- [WHAT IS BEING ASKED] From the first line to the last, reproduce the records below exactly, omitting any picture.

- [RECORDS PROVIDED]
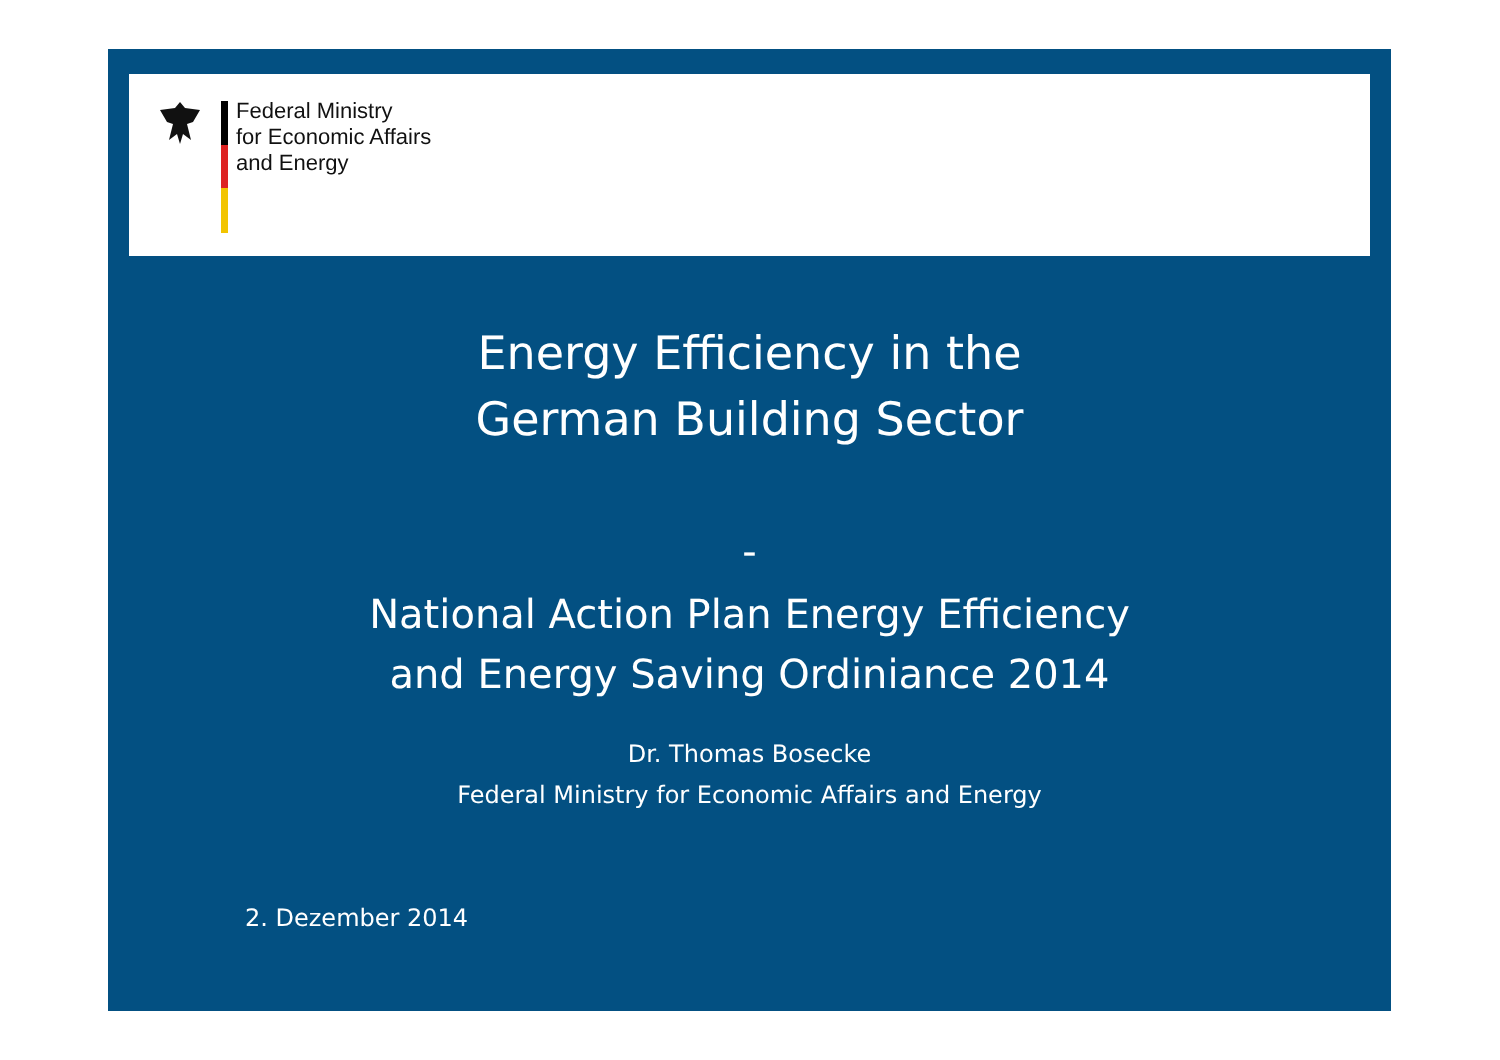Federal Ministry
for Economic Affairs
and Energy
Energy Efficiency in the
German Building Sector
-
National Action Plan Energy Efficiency
and Energy Saving Ordiniance 2014
Dr. Thomas Bosecke
Federal Ministry for Economic Affairs and Energy
2. Dezember 2014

- [SOLUTION FOR THIS EXERCISE]
Federal Ministry
for Economic Affairs
and Energy
Energy Efficiency in the
German Building Sector
-
National Action Plan Energy Efficiency
and Energy Saving Ordiniance 2014
Dr. Thomas Bosecke
Federal Ministry for Economic Affairs and Energy
2. Dezember 2014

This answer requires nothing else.